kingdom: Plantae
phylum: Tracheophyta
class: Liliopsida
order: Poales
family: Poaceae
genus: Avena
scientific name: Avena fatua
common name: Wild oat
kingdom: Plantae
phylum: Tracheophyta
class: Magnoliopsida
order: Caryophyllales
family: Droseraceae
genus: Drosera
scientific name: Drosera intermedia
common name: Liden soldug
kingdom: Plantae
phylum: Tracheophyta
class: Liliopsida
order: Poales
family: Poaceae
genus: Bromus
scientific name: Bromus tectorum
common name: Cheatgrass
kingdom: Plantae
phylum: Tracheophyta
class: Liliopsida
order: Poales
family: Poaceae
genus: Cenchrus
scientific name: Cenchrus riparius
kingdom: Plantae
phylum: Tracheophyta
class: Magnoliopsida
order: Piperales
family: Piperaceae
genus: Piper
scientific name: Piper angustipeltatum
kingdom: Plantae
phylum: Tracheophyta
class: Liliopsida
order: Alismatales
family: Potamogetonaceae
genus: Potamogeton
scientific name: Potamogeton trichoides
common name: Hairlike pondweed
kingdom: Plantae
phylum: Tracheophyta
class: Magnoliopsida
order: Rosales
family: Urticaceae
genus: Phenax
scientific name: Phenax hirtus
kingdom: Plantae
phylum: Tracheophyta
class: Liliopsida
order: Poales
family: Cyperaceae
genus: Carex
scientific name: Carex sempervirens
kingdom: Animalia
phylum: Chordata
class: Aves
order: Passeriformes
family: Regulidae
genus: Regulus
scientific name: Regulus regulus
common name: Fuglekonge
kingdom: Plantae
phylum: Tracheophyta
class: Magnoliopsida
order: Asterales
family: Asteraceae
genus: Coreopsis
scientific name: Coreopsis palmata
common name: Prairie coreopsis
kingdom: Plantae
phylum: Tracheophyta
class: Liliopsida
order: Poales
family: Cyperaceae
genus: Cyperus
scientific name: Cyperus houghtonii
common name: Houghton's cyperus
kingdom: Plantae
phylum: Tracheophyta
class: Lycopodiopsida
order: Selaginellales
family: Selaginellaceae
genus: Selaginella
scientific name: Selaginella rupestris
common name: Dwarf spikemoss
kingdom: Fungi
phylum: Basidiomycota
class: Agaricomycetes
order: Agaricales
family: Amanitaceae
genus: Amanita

+===+

Can you pull out, word for word, every line above from the one containing "scientific name: Potamogeton trichoides" up to and including the final line of the items?

Task output:
scientific name: Potamogeton trichoides
common name: Hairlike pondweed
kingdom: Plantae
phylum: Tracheophyta
class: Magnoliopsida
order: Rosales
family: Urticaceae
genus: Phenax
scientific name: Phenax hirtus
kingdom: Plantae
phylum: Tracheophyta
class: Liliopsida
order: Poales
family: Cyperaceae
genus: Carex
scientific name: Carex sempervirens
kingdom: Animalia
phylum: Chordata
class: Aves
order: Passeriformes
family: Regulidae
genus: Regulus
scientific name: Regulus regulus
common name: Fuglekonge
kingdom: Plantae
phylum: Tracheophyta
class: Magnoliopsida
order: Asterales
family: Asteraceae
genus: Coreopsis
scientific name: Coreopsis palmata
common name: Prairie coreopsis
kingdom: Plantae
phylum: Tracheophyta
class: Liliopsida
order: Poales
family: Cyperaceae
genus: Cyperus
scientific name: Cyperus houghtonii
common name: Houghton's cyperus
kingdom: Plantae
phylum: Tracheophyta
class: Lycopodiopsida
order: Selaginellales
family: Selaginellaceae
genus: Selaginella
scientific name: Selaginella rupestris
common name: Dwarf spikemoss
kingdom: Fungi
phylum: Basidiomycota
class: Agaricomycetes
order: Agaricales
family: Amanitaceae
genus: Amanita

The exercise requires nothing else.